(Collected data)
====================

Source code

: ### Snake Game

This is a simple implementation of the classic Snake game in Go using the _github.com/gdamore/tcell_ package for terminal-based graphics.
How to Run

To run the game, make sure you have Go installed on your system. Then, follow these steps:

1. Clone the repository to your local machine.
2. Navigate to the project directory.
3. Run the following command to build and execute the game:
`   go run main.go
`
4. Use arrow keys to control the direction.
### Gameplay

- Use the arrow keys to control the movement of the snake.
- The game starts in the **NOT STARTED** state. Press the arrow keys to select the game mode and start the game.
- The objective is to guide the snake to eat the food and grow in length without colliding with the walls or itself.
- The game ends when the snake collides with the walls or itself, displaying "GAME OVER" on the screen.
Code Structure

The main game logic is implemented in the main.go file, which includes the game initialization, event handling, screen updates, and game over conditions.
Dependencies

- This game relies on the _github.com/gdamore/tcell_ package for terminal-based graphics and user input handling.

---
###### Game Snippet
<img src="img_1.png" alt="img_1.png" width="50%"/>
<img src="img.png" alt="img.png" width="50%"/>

====================

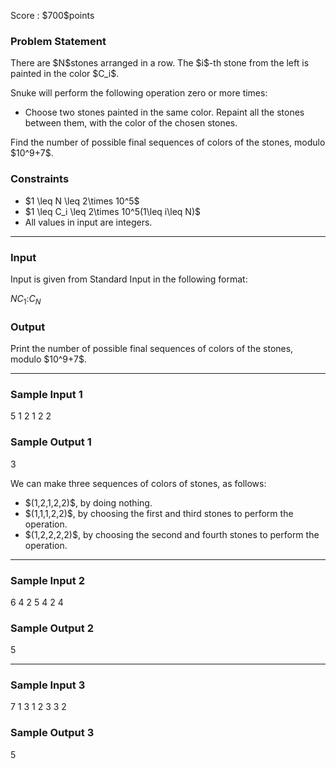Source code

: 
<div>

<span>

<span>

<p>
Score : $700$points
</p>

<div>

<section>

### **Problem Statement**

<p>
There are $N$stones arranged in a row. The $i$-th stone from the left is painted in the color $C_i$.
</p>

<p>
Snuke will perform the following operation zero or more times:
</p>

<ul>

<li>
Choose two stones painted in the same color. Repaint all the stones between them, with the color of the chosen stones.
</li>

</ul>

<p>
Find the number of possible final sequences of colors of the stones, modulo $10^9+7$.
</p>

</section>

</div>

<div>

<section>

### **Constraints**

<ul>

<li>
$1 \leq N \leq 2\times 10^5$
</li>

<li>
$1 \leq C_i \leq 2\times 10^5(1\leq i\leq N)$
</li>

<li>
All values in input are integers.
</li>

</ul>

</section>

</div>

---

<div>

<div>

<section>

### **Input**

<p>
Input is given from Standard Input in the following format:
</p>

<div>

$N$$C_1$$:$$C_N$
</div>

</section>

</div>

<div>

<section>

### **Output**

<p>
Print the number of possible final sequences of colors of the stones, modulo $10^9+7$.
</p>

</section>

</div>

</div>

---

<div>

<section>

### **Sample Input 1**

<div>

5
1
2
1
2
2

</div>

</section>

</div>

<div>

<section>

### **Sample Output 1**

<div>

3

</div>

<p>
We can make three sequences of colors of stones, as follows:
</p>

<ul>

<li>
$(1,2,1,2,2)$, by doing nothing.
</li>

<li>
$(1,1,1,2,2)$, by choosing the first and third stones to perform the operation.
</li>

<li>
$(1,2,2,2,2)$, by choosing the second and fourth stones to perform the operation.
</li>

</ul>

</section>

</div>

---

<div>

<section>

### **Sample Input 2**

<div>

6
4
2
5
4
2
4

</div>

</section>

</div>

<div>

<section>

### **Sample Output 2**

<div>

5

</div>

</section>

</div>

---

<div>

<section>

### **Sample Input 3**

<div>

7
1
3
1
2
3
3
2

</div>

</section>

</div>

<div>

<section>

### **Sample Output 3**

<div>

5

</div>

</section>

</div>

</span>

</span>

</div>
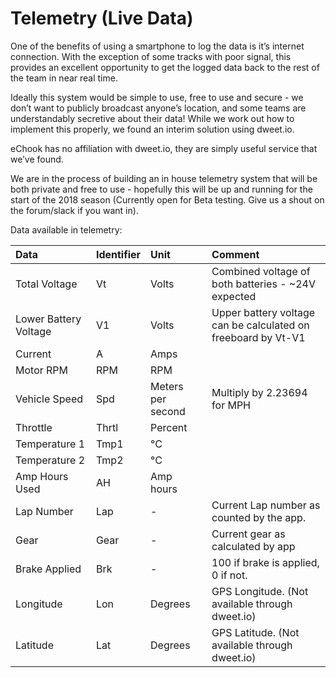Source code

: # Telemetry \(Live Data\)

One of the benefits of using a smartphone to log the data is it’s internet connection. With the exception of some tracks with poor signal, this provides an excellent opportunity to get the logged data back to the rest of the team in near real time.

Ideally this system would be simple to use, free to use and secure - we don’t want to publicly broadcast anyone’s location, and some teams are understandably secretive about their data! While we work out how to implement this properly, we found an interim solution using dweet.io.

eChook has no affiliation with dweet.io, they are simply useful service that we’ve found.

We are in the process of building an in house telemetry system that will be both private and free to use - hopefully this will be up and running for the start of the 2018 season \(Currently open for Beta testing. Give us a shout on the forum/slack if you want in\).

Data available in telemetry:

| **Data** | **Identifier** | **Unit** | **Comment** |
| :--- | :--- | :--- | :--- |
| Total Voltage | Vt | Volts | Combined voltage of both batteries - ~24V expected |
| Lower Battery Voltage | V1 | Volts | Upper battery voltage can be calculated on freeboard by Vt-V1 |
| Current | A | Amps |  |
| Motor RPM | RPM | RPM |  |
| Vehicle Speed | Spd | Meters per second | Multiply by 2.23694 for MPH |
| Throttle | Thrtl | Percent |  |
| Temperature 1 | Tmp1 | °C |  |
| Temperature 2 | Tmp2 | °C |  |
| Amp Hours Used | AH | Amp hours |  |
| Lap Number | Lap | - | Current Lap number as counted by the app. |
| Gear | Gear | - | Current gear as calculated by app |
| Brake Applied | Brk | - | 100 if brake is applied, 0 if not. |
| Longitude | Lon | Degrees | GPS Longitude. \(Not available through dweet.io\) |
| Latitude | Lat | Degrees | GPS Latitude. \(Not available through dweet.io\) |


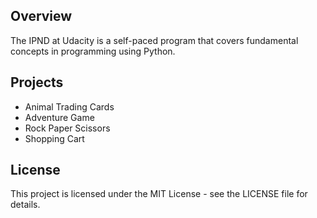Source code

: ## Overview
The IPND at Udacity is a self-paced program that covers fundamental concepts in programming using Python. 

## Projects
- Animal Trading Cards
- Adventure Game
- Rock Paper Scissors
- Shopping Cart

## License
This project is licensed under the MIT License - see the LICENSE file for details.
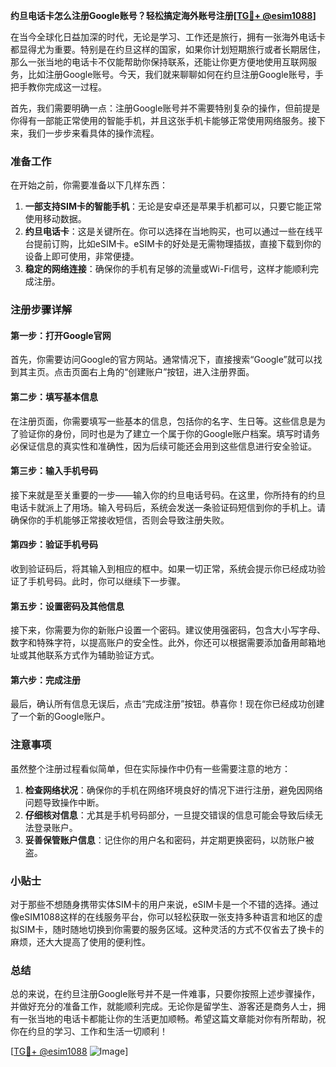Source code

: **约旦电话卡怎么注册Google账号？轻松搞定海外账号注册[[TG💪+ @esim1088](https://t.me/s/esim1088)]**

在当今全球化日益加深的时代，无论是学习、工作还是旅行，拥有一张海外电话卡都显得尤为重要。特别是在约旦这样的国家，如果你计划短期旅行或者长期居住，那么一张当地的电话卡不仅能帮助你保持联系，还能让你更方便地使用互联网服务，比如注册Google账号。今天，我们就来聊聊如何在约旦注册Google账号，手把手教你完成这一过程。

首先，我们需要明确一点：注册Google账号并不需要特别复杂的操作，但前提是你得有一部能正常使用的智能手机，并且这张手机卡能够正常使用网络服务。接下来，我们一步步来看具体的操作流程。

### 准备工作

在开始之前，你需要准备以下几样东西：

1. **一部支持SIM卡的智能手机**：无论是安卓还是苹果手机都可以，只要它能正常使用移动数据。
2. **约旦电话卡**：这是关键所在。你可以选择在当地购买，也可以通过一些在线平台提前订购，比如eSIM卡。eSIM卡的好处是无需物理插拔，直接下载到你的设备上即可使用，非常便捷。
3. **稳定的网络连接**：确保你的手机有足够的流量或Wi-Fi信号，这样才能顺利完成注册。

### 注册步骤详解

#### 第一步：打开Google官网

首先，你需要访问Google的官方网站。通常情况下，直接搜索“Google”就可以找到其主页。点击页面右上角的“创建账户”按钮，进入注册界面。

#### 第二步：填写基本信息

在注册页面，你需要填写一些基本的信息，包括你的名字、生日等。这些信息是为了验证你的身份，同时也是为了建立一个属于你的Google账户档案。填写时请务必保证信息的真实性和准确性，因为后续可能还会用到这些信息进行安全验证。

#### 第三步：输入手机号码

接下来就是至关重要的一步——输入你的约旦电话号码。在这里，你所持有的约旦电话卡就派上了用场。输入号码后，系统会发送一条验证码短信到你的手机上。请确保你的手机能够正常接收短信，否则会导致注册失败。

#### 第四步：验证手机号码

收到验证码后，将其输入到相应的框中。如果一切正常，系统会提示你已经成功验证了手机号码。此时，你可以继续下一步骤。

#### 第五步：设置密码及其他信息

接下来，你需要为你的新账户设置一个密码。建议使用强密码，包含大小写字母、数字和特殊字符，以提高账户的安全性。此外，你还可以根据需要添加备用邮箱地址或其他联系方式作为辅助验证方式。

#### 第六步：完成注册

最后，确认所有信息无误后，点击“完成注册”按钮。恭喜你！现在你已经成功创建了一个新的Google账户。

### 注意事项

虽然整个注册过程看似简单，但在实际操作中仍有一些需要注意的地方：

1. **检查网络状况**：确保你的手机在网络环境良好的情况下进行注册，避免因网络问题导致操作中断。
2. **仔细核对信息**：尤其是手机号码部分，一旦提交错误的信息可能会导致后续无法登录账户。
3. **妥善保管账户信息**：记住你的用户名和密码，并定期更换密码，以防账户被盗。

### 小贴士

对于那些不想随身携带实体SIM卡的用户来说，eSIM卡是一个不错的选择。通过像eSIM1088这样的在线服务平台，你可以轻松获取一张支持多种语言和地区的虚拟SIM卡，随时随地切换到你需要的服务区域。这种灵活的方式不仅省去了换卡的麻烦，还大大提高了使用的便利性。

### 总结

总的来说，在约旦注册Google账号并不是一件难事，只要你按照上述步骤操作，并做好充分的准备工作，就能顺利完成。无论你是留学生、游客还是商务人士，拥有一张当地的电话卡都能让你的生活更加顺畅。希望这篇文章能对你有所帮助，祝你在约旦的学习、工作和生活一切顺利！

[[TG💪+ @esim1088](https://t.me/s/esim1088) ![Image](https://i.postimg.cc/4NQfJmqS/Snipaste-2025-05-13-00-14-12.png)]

====================

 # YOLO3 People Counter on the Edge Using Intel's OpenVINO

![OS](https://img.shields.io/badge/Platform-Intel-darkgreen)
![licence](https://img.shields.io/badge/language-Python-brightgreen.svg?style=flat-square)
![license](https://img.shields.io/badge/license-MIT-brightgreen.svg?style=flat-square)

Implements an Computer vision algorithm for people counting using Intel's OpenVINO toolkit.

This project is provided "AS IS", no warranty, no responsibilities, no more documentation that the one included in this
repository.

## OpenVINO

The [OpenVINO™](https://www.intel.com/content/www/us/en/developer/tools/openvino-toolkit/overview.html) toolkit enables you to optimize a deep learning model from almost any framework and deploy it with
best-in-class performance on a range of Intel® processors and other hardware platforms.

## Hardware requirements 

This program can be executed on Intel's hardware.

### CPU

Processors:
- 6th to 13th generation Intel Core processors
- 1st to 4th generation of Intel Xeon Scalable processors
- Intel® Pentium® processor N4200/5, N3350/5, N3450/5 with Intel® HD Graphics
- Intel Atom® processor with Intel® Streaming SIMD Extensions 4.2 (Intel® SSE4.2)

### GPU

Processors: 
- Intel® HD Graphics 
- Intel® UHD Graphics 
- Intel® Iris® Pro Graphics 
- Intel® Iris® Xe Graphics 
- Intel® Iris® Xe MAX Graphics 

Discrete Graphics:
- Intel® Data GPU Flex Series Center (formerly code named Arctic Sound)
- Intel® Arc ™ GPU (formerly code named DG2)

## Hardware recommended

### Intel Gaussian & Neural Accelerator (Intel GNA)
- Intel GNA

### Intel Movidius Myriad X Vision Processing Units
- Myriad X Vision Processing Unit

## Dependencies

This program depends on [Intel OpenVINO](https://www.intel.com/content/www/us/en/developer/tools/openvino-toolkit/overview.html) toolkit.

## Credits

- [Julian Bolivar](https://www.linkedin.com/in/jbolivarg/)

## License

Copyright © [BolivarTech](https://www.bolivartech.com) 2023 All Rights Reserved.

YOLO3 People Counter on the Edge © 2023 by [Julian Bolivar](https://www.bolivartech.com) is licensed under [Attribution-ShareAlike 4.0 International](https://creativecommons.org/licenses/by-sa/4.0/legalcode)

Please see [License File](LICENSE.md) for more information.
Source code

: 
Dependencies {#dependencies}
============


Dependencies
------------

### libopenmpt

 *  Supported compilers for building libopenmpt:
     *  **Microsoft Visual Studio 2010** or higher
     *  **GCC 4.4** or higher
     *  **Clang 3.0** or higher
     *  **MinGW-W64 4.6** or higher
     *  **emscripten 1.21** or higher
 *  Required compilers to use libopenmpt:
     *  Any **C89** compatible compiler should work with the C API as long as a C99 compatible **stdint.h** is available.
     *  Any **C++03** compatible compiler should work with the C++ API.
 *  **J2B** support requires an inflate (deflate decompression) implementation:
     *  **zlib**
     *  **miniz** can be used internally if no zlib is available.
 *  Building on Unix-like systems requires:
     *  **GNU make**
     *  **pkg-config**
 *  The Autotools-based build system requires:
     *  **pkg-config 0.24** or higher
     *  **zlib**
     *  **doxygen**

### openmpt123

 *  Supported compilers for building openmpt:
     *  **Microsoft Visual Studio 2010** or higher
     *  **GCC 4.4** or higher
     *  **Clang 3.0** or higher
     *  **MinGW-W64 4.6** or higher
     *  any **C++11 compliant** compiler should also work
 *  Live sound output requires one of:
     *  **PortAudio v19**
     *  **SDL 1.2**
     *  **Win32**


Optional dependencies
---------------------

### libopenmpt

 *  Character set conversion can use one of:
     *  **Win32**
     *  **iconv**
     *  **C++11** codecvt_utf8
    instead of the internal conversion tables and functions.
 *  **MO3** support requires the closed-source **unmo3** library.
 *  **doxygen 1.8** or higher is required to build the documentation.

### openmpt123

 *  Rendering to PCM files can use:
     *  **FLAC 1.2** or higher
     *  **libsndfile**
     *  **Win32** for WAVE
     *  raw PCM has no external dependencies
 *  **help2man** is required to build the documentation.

====================

### Exercise brief
Rewrite the part that opens with the line containing "#### 第一步：打开Google官网" and closes with the line containing "#### 第三步：输入手机号码". Put "资料" wherever "信息" appears and keep everything else the same.

### Your solution
#### 第一步：打开Google官网

首先，你需要访问Google的官方网站。通常情况下，直接搜索“Google”就可以找到其主页。点击页面右上角的“创建账户”按钮，进入注册界面。

#### 第二步：填写基本资料

在注册页面，你需要填写一些基本的资料，包括你的名字、生日等。这些资料是为了验证你的身份，同时也是为了建立一个属于你的Google账户档案。填写时请务必保证资料的真实性和准确性，因为后续可能还会用到这些资料进行安全验证。

#### 第三步：输入手机号码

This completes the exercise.